It’s sweet, the colour of the night flecked with pieces of cashew nuts and the unmistakable aroma of coconut milk. As if reading my mind, chef Lisa Sadanah (who prefers to go by her first name), confirms: “It’s not dodol.”
The ‘not dodol’ is a Sri Lankan sweet, watalappam, which has a lot in common with the Goan dessert—both are made with palm jaggery, coconut milk, and topped with roasted cashew nuts. The watalappam contains egg, which is folded into the coconut and jaggery mixture, and then steamed. Much like dodol, it is delicious.

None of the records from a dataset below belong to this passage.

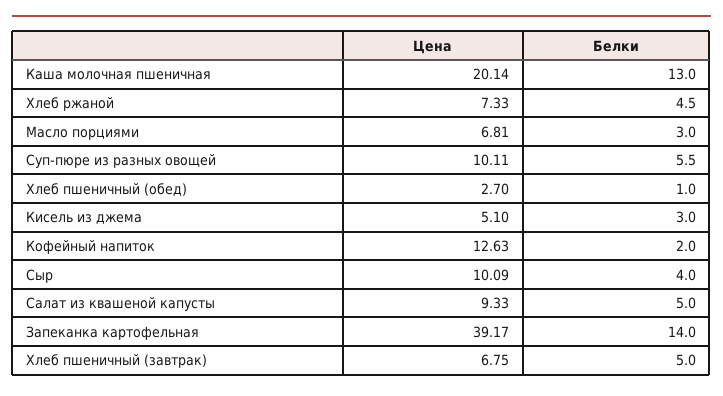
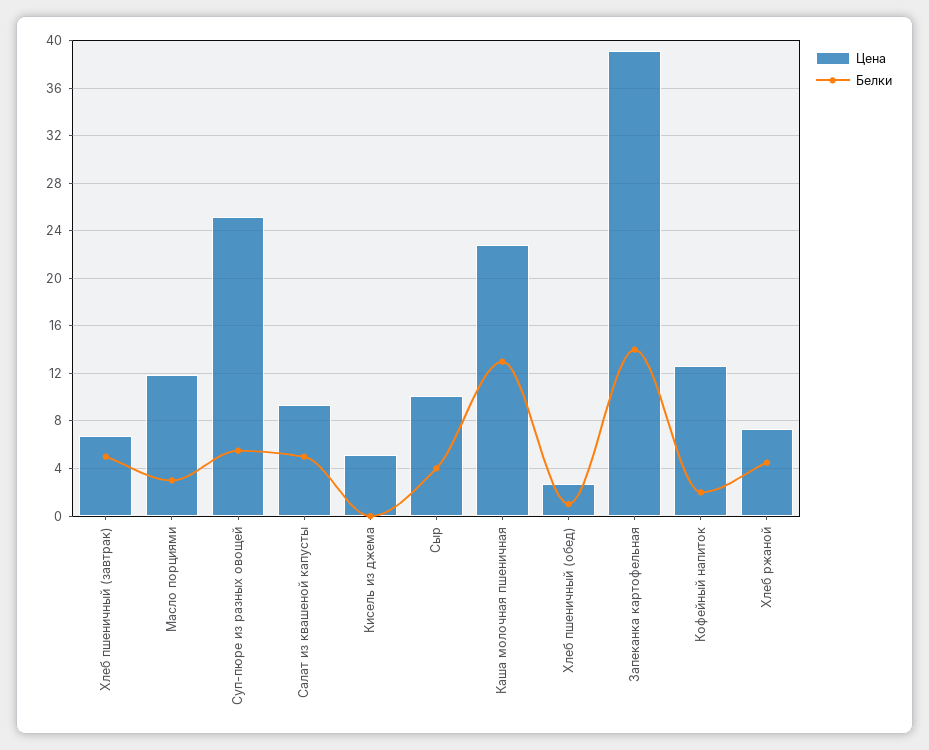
Цена, Каша молочная пшеничная: 20.14 -> 23
Цена, Масло порциями: 6.81 -> 12
Цена, Суп-пюре из разных овощей: 10.11 -> 25
Белки, Кисель из джема: 3 -> 0

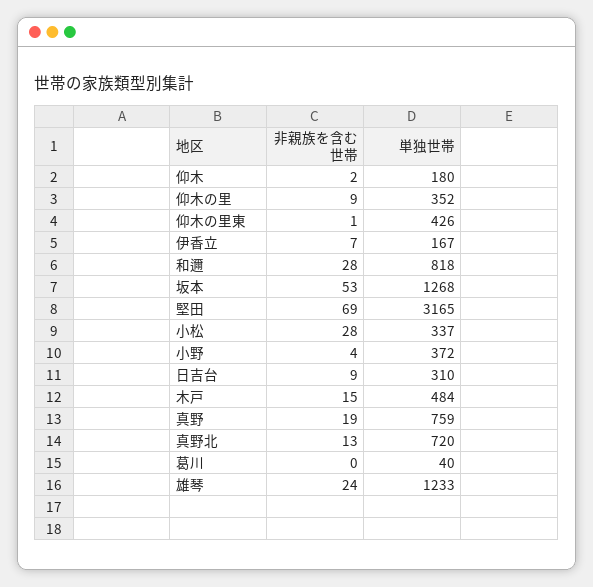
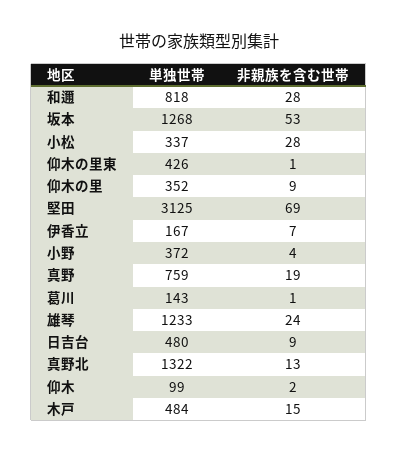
単独世帯, 仰木: 180 -> 99
単独世帯, 堅田: 3165 -> 3125
単独世帯, 日吉台: 310 -> 480
単独世帯, 真野北: 720 -> 1322
非親族を含む世帯, 葛川: 0 -> 1
単独世帯, 葛川: 40 -> 143

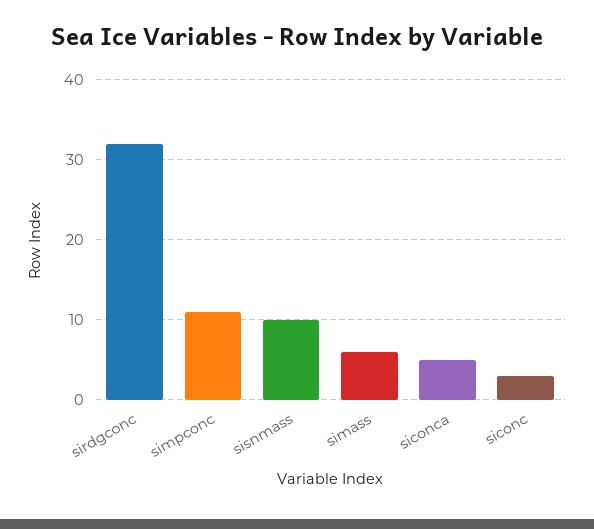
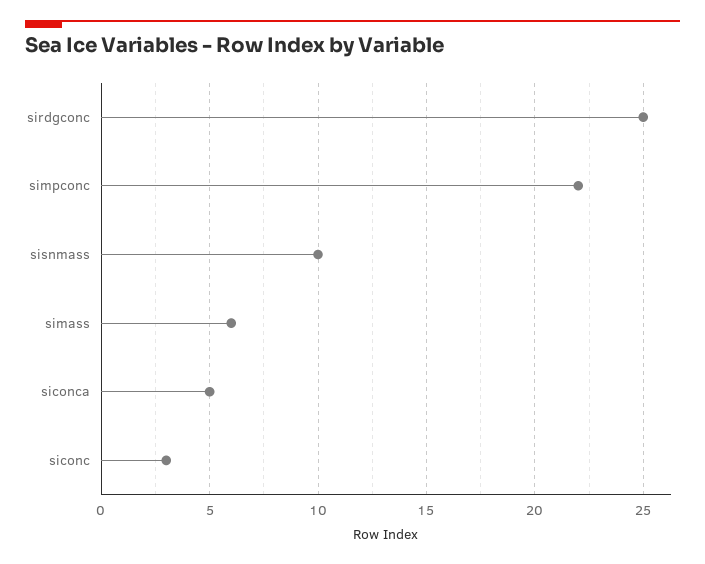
sirdgconc: 32 -> 25
simpconc: 11 -> 22

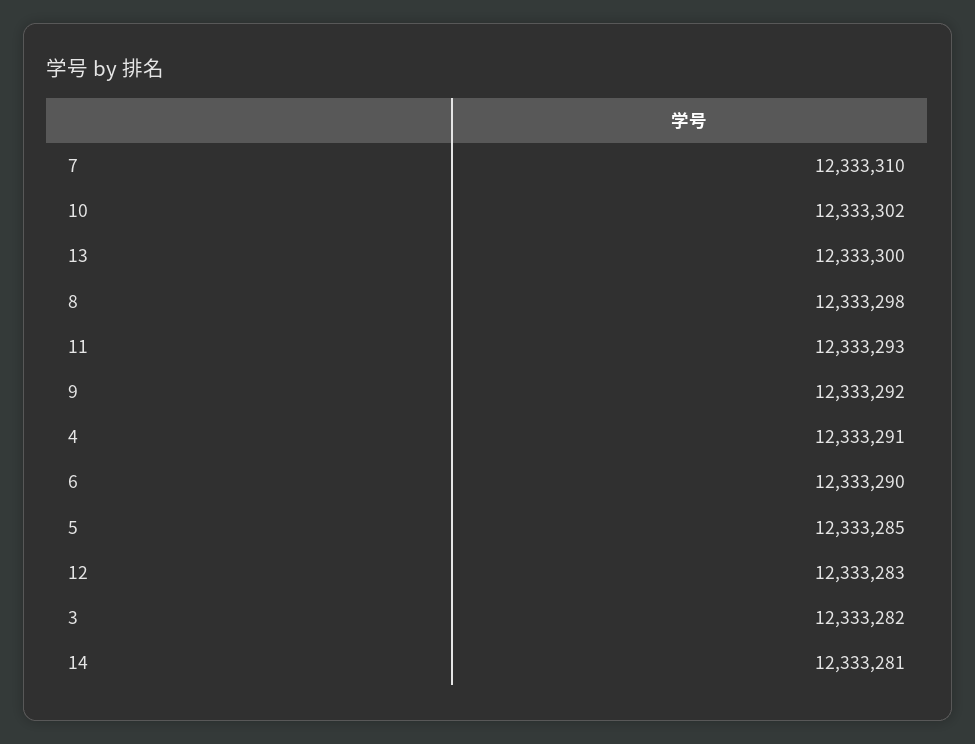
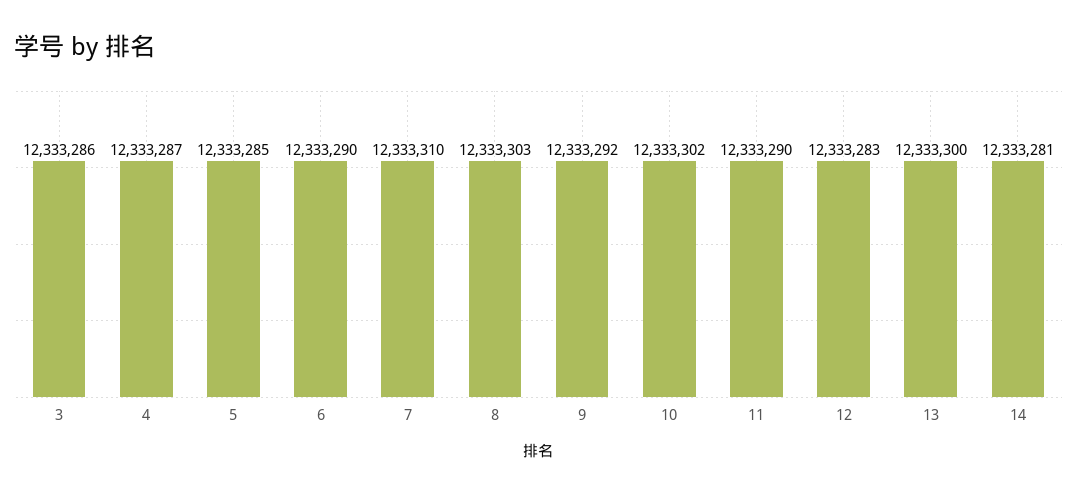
8: 12333298 -> 12333303
11: 12333293 -> 12333290
4: 12333291 -> 12333287
3: 12333282 -> 12333286

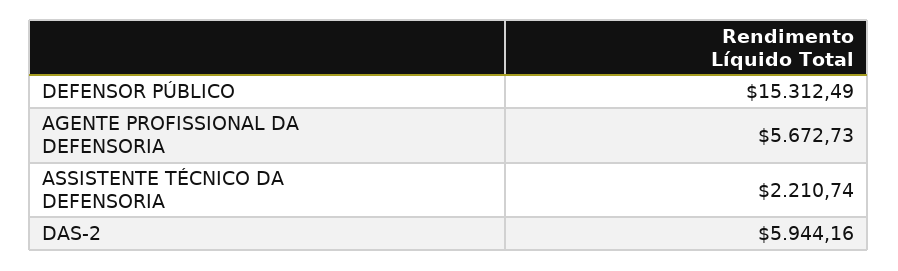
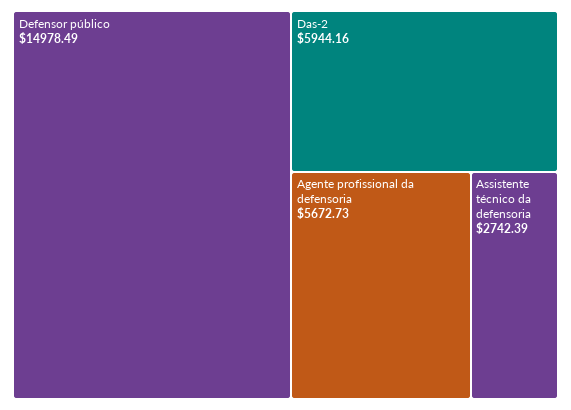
DEFENSOR PÚBLICO: 15312.49 -> 14978.49
ASSISTENTE TÉCNICO DA DEFENSORIA: 2210.74 -> 2742.39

Served in a ramekin, the watalappam is the only dessert on the menu at the recently opened Sri Lankan bar and bistro, The Jaffna Jump, where Lisa is chef and partner. It’s also the only dish that is not Lisa’s creation but that of her mother, Barbara John, who learnt the recipe from a friend during her time in the island country. “My mum is a home science student, so she weighs everything out and won’t mess with the recipe,” says the Calcutta-born chef whose family moved to Sri Lanka in 1983. That was a time of turmoil, when the country was simmering with anti-Tamil pogroms and war was imminent. “We heard the gunfire and the bombs, we went through curfews, we’ve seen the bodies in the rivers...I’ve been through it all,” recalls Lisa, who lived there till 1998, and has an indelible connection with the country.

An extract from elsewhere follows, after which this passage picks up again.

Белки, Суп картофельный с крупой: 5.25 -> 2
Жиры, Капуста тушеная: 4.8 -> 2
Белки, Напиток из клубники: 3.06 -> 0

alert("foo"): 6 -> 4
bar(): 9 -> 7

It’s a connection that has often shown up in the form of comforting plates in trying times. “In the lockdown, we would do potlucks and I always cooked Sri Lankan food...Since then, my friends would encourage me to join the home chef scene,” shares Lisa, who in 2021, did turn her passion into a catering venture, Bentota Box—named after the Bentota River where she would jetski as a child. Today, the link has only grown stronger with her first restaurant, which she named after the region that was home to a majority of Sri Lanka’s Tamilian population.